Java is the predominant language of Big Data technologies. HBase, Lucene, elasticsearch, Cassandra – all are written in Java and, of course, run inside a Java Virtual Machine (JVM). There are some other important Big Data technologies, while not written in Java, also run inside a JVM.
Examples include Apache Storm, which is written in Clojure, and Apache Kafka, which is written in Scala. This makes basic knowledge of the JVM quite important when it comes to deploying and operating Big Data technologies.
There is an enormous amount of information about working with JVMs available on the web, but there are only two main concerns when it comes to working with JVMs. They are Heap size and Garbage Collection (GC).
The heap is the main pool from which the JVM allocates memory. When a JVM program requests memory, the JVM allocates that memory from the heap. If there is no memory available the Java program suffers an OutOMemoryException, and usually exits. The size of the available heap is set by two flags passed to the JVM at start up. These flags are -Xms and -Xmx. The former sets the initial heap size. The latter sets the maximum heap size.
Just because a JVM suffers an OutOfMemoryException does not mean something is wrong with the code or the product. The JVM may be simply be misconfigured, and its launch parameters may require modification.
Why simply increasing the heap size is often the right solution
The default heap size of JVM may not be correct for an application or your use of that application, and increasing the heap size of the JVM often solves the problem of OOM exceptions, assuming that the JVM program is not suffering from a serious memory leak.
Databases and search engines may consume enormous amounts of memory while sorting a large result-set, for example. Combine this with many simultaneous queries, and you can see why heap sizes of multiple GBs are not uncommon when running these technologies.
Why increasing the heap size can also cause problems
Increasing the heap size can result in long periods when the JVM application appears to be completely frozen, sometimes known as stop-the-world pauses or a full GC. At the extremes a full GC could cause a JVM application to stall for a minute or more. This may or may not be fatal, but in the case of clustered systems, it can become quite serious.
Imagine you have a cluster, whose nodes must send out a heartbeat to a master node every 5 seconds. If a node suffers a 30-second stop-the-world pause, the master may believe that node is down. The cluster may then move into a recovery mode, which can involve many significant operations such as data replication. In an extreme case the cluster may suffer a partition and disintegrate.
So systems with large heap allocations must be carefully monitored. GCs are explained further later in this post.

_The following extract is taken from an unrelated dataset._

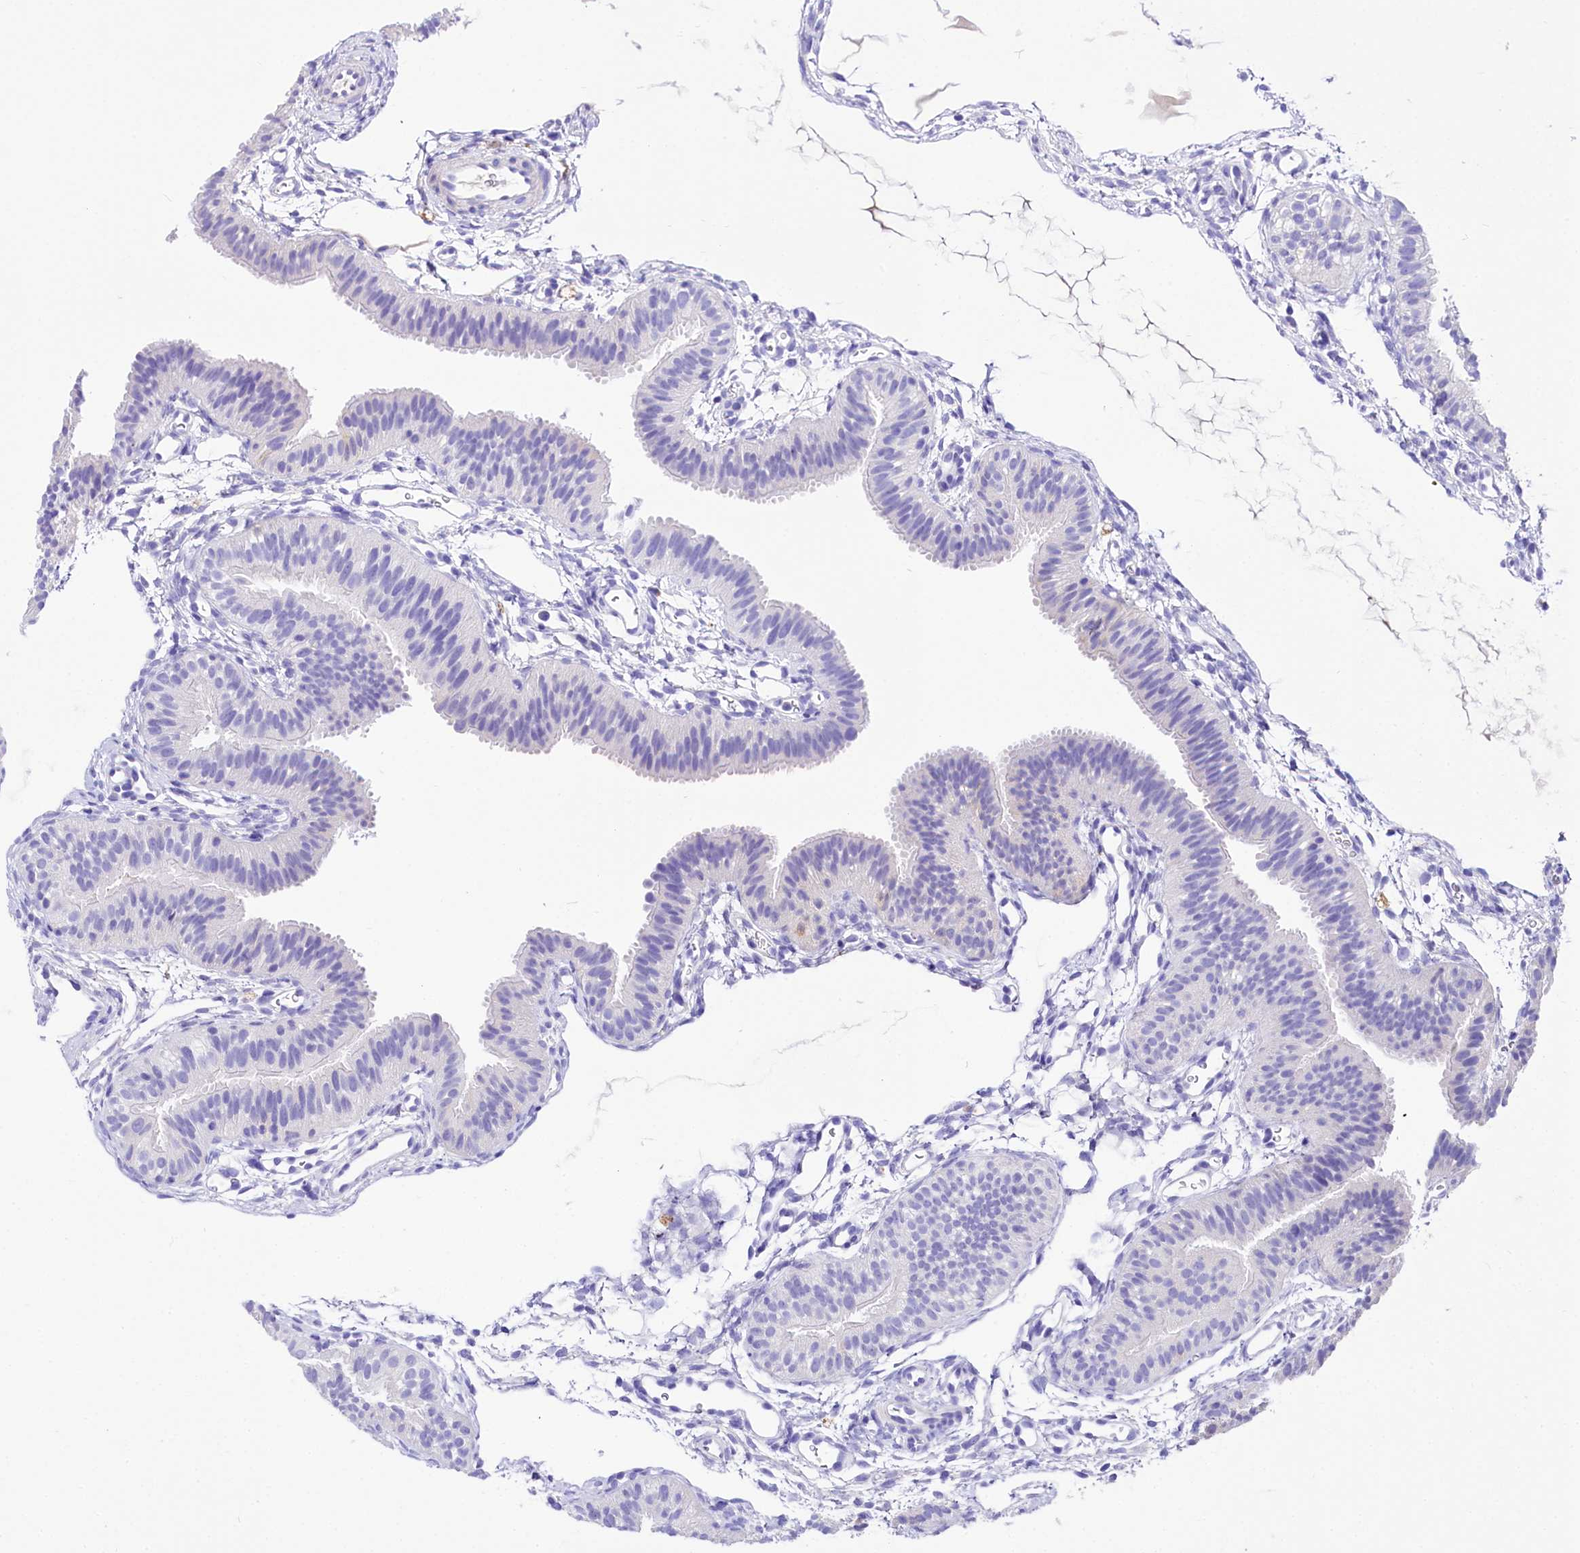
{"staining": {"intensity": "negative", "quantity": "none", "location": "none"}, "tissue": "fallopian tube", "cell_type": "Glandular cells", "image_type": "normal", "snomed": [{"axis": "morphology", "description": "Normal tissue, NOS"}, {"axis": "topography", "description": "Fallopian tube"}], "caption": "The micrograph shows no staining of glandular cells in benign fallopian tube.", "gene": "A2ML1", "patient": {"sex": "female", "age": 35}}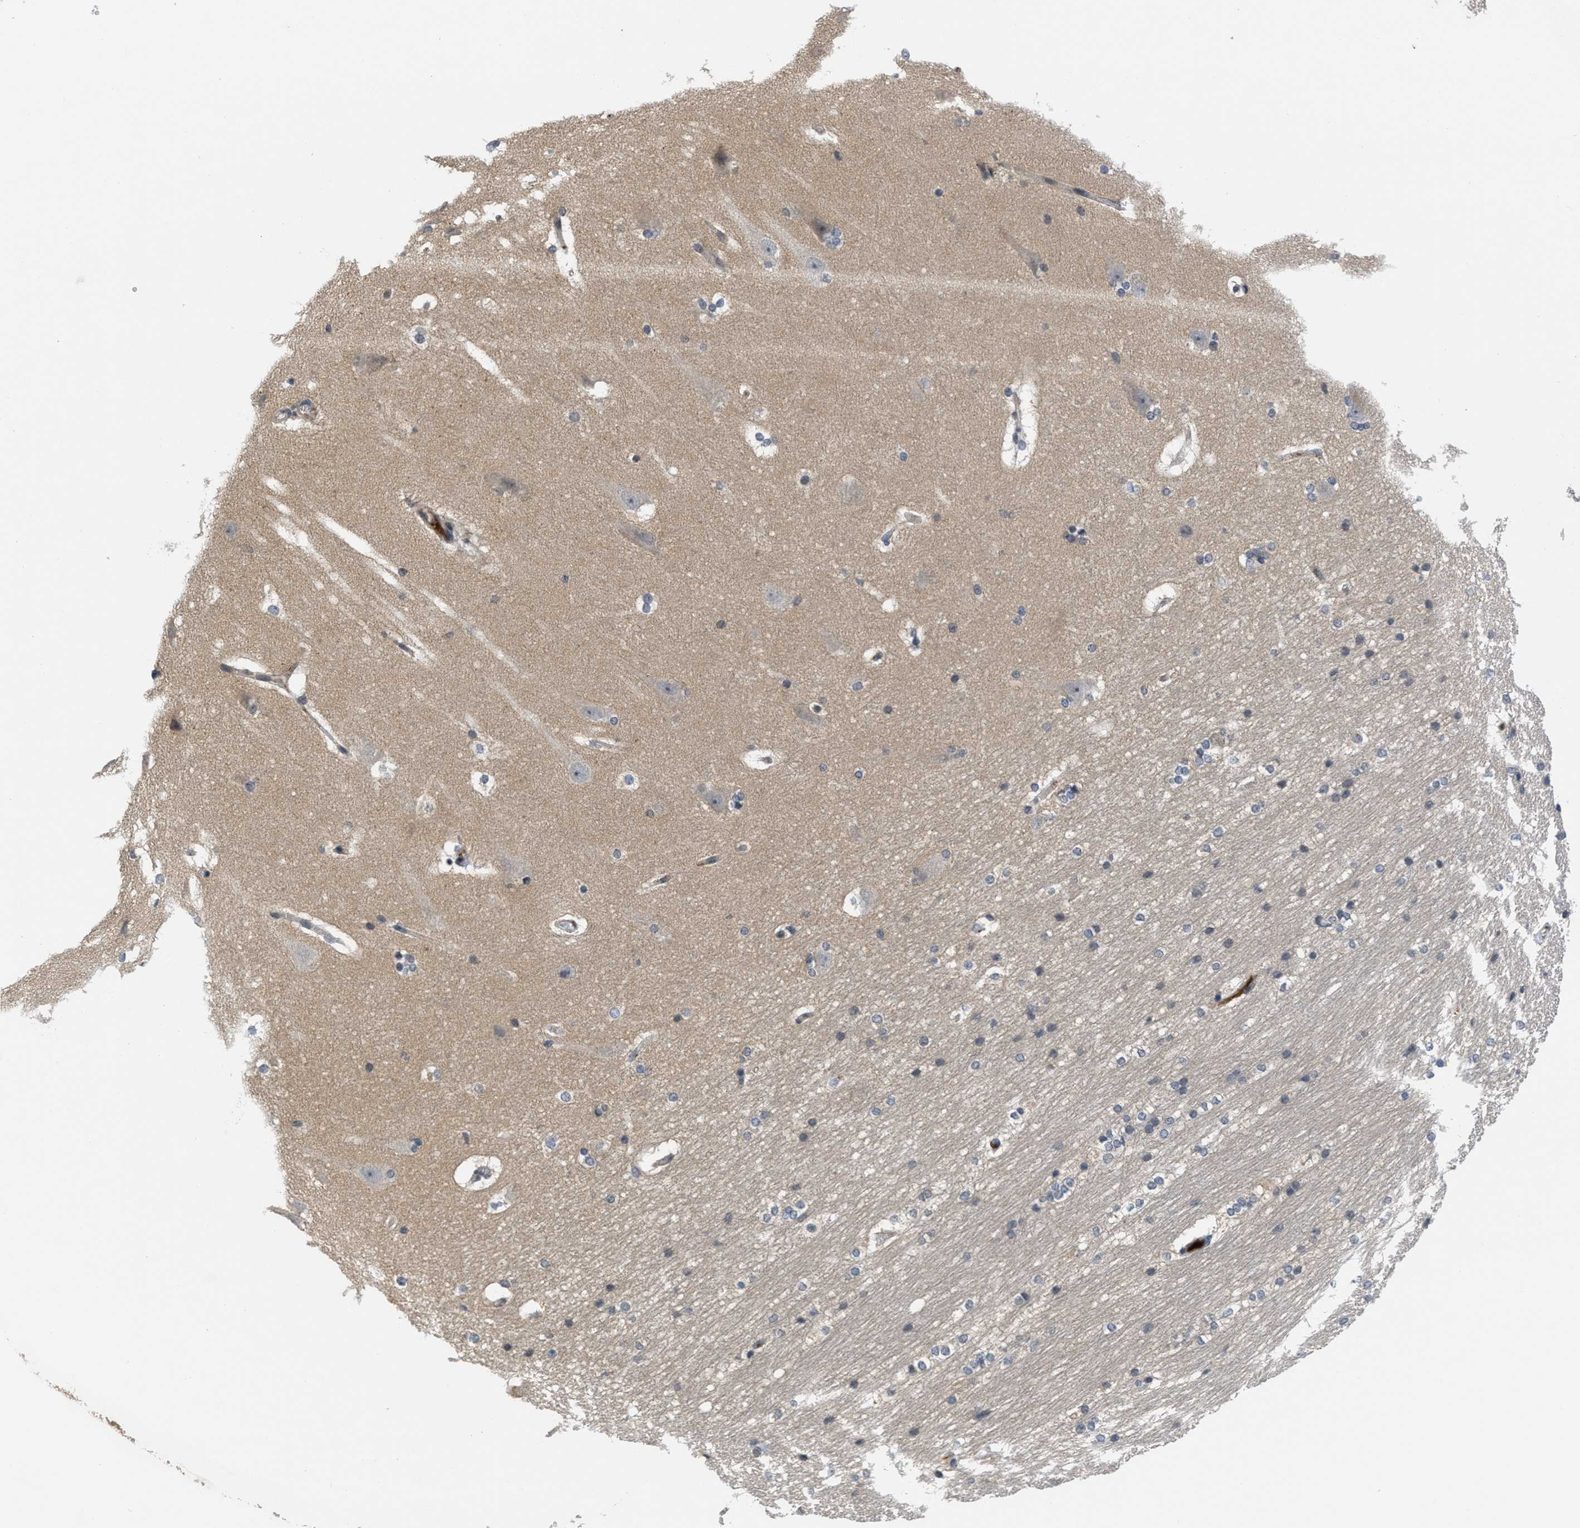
{"staining": {"intensity": "weak", "quantity": "<25%", "location": "cytoplasmic/membranous"}, "tissue": "hippocampus", "cell_type": "Glial cells", "image_type": "normal", "snomed": [{"axis": "morphology", "description": "Normal tissue, NOS"}, {"axis": "topography", "description": "Hippocampus"}], "caption": "Immunohistochemistry micrograph of unremarkable hippocampus: human hippocampus stained with DAB (3,3'-diaminobenzidine) shows no significant protein positivity in glial cells. (Stains: DAB IHC with hematoxylin counter stain, Microscopy: brightfield microscopy at high magnification).", "gene": "ANGPT1", "patient": {"sex": "female", "age": 19}}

The right way to set the heap
When setting the heap size of a JVM, the best approach is to set -Xmx to a value that avoids OOMs, is still sensible, and then set -Xms to the same value. By doing this the JVM allocates the full heap up-front from the OS. This avoids long start-up cycles, whereby the JVM application regularly re-allocates from OS-level RAM until it reaches the level set by -Xmx. Do yourself a favour and set both to the same value.
How to monitor heap usage
jmap comes with the Sun JDK, and can be used to check heap usage and generate a heap dump. A heap dump is mostly useful to the developers of a given open-source technology, but monitoring heap usage is very important for all of us.
There are other graphical tools available, but jmap is always available.
Analyzing heap usage
Check out heap usage as follows.
jmap -heap [process ID of the JVM application]
A healthy JVM means heap usage under 80%. Heap usage at 90% or greater may mean an OOM condition is imminent.
To generate a heap dump issue the following command
jmap -heap:format=b [process-id]
Garbage Collection is the process by which previously allocated memory, which is no longer needed, is returned to the heap for future allocation. Oracle have written an excellent paper on this topic and I recommend it to anyone who wants to understand this topic.
How to monitor Garbage Collection
The easiest way to monitor GC is to enable verbose GC logging when launching the JVM. The options to pass to the JVM at launch time are as follows:
Then, by simply tailing the GC log file, you can see the minor and major (full) GC cycles taking place. Furthermore this file can be fed into tools like GCviewer, and GC usage plotted. Other tools such a jvisualvm also come with the Sun JDK.
Signs of excessive Garbage Collection
A healthy JVM should be performing full GCs on the order of every few minutes. If a JVM is performing full GCs every few seconds then the system is almost certainly in trouble. The CPU usage of the host machine is almost certainly quite high too, as full GCs can be computationally intensive. Most likely the heap is too small and needs to be increased.